GERMANY

GERMANY: Student protests continue

Student protest is above all levelled at the implementation of the Bologna process.
Critics claim the new bachelor and master's programmes, now introduced in the majority of subjects, have resulted in courses being too rigid, excessive examination pressure, severe overcrowding of lecture halls and seminar rooms, and mobility across faculties being restricted rather than facilitated. They say old curricula have not undergone a thorough reform but have been randomly streamlined and squeezed into a six and eight-semester timeframe without giving the contents due consideration. Students also want to have more say in the reform process.
On the topic of federal student grants, Education Minister Annette Schavan announced that increases would be introduced but tuition fees are quite another matter. With state governments responsible in this area, left-wing governments have tended to reject them although new centre-right administrations have also voiced doubts about them.
But now, with a financial squeeze looming because of the ruling federal Conservative-Liberal Coalition intending to introduce tax cuts, sentiments could change. The Conference of Cultural Affairs Ministers, representing education policy at state level, is to meet in Bonn to discuss the issues.
Around 80 students stormed a meeting of Bonn's City Council to voice their protest. While they were denied the right to speak, Lord Mayor Jürgen Nimptsch agreed to have education put on the meeting's agenda. A motion tabled by the left-wing Die Linke party to support the student demands gained a majority, which was welcomed with loud cheers by the students.
The council called on the rectors to do away with social disadvantaging in education and demanded that tuition fees be scrapped and the new study courses reformed. Bonn University's 'Rektorat' or vice-chancellor's office was told to refrain from any repressive measures against the protesting students.

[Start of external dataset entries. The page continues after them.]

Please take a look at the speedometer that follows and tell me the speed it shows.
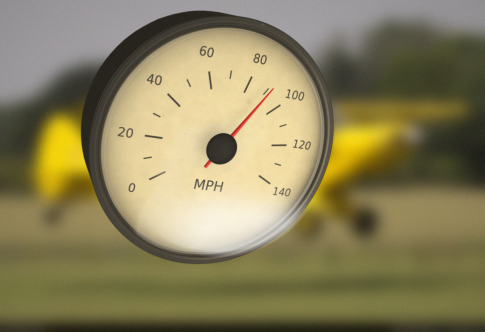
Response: 90 mph
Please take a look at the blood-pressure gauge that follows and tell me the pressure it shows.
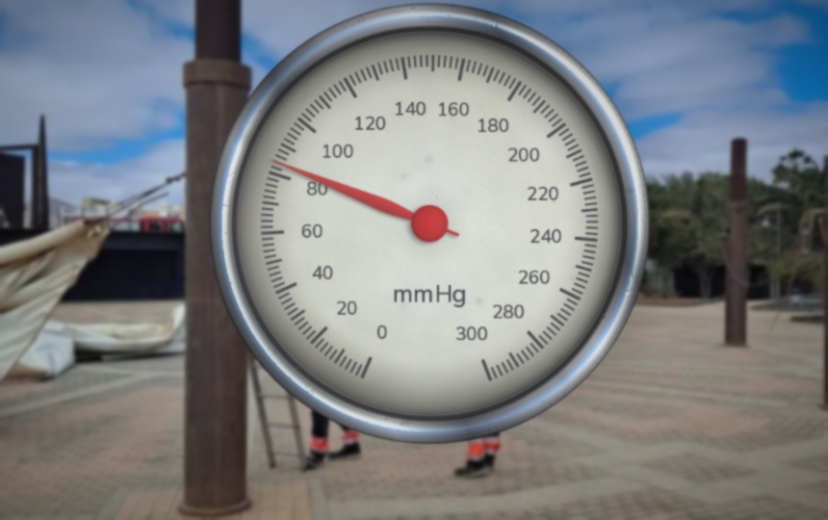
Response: 84 mmHg
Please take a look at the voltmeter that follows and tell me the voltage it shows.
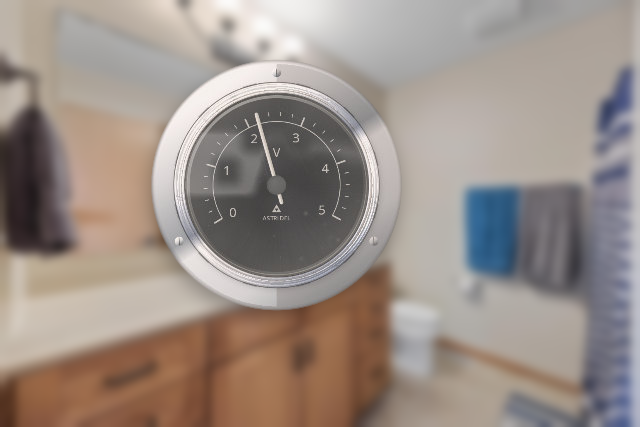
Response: 2.2 V
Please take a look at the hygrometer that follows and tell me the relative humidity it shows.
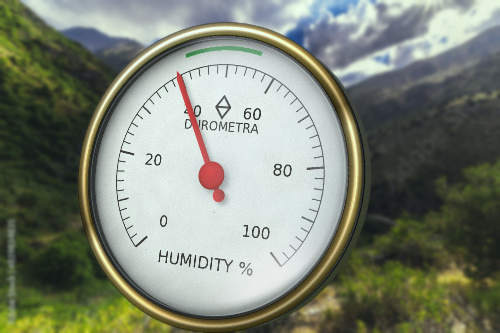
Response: 40 %
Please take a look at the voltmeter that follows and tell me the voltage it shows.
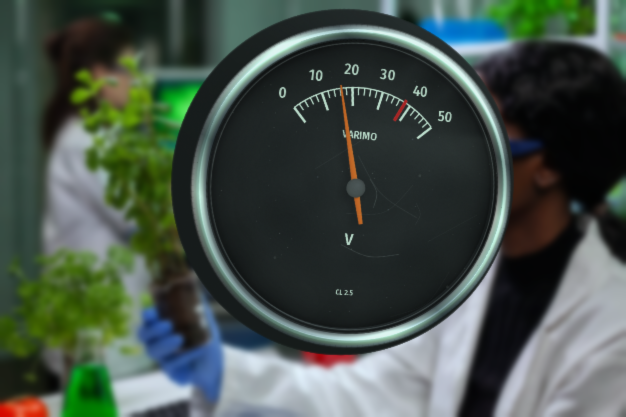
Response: 16 V
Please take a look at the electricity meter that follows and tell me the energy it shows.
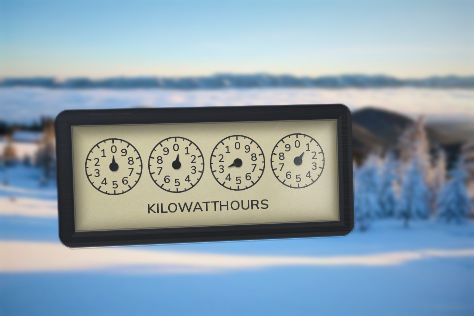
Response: 31 kWh
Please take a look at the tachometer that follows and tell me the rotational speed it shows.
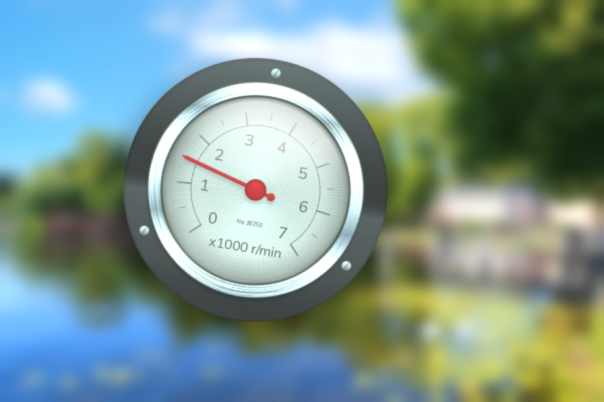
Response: 1500 rpm
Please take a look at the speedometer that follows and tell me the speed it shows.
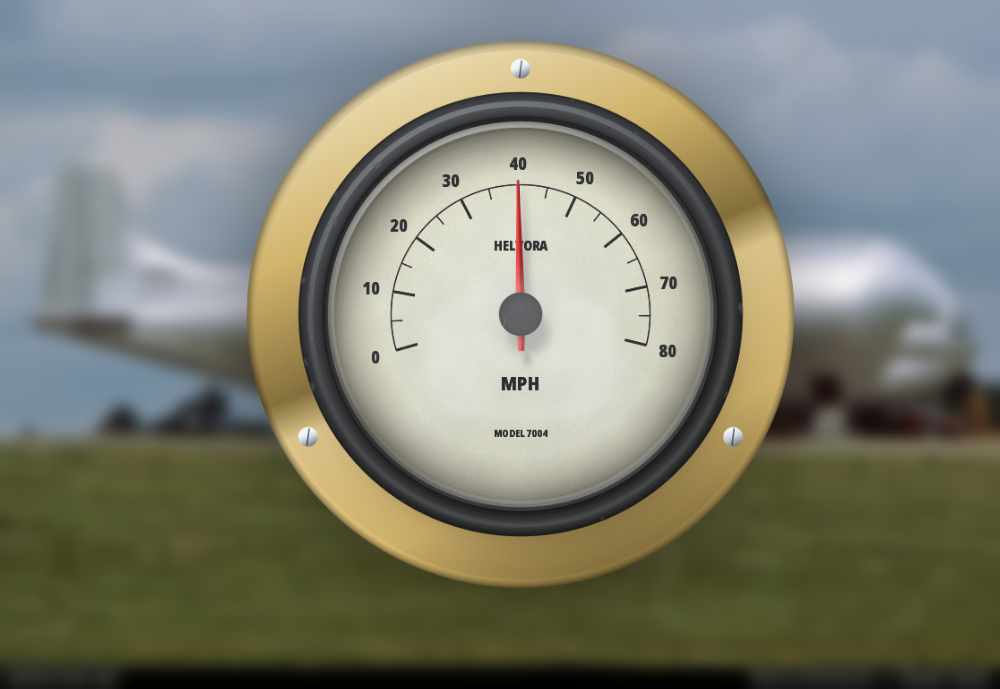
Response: 40 mph
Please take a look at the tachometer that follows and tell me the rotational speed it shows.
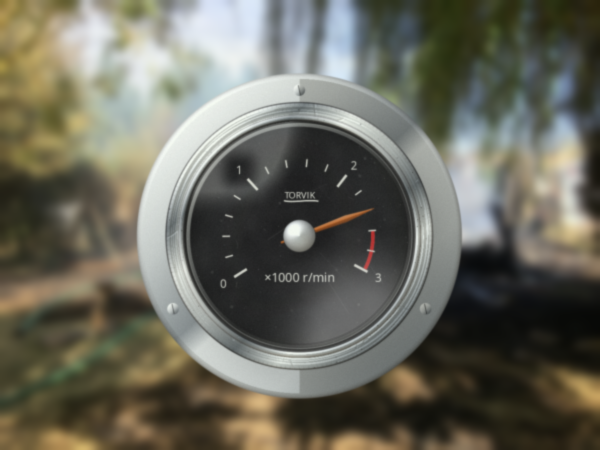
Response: 2400 rpm
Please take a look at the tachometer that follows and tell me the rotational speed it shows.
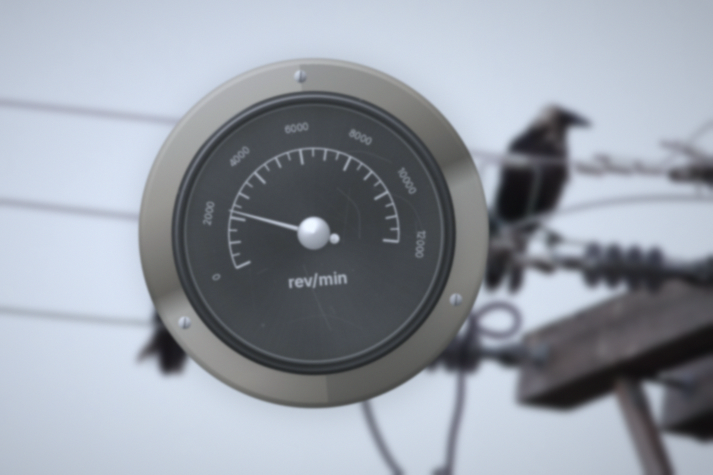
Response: 2250 rpm
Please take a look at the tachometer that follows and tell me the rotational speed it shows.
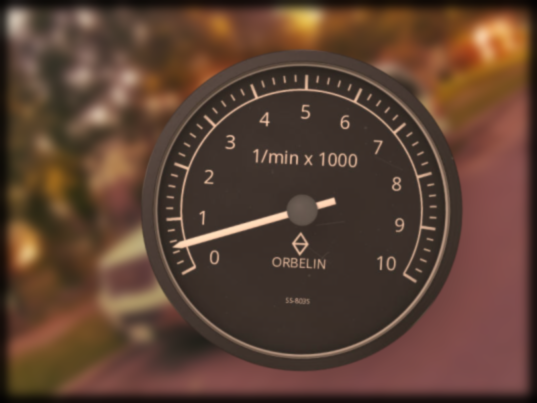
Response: 500 rpm
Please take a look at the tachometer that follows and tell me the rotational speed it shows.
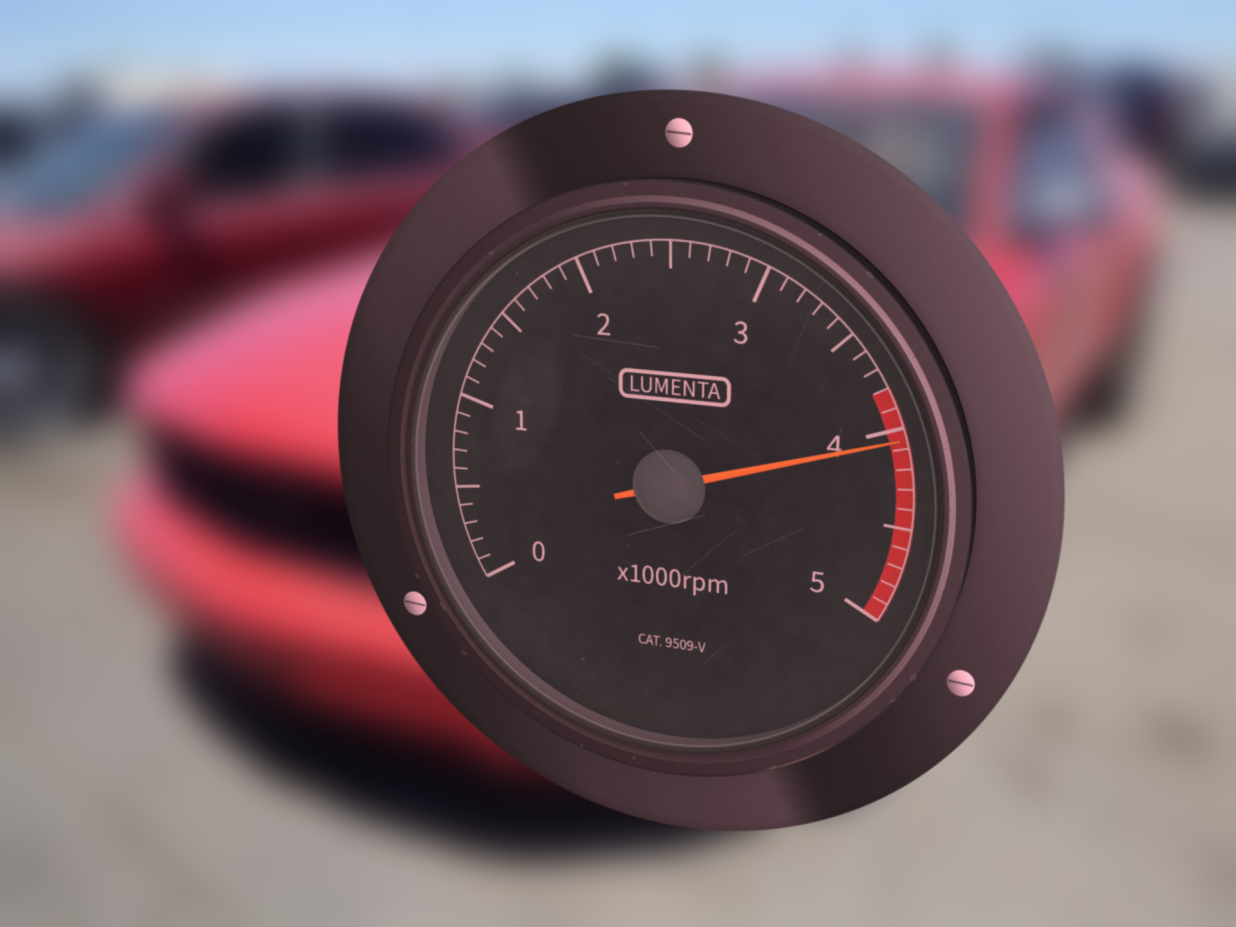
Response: 4050 rpm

Undaunted by these developments, Rector Jürgen Fohrmann called the police to drive students out of a lecture hall that they had turned into a Bildungsstreik camp with an information stand and coffee bar. The hall has since been reoccupied.
Fohrmann, however, refused to negotiate with the students. "We will be continuing with our present activities at least up to the KMK meeting," Bildungsstreik representative Anna Brüggemann said. "Then we will form a permanent group to deal with the strike issues."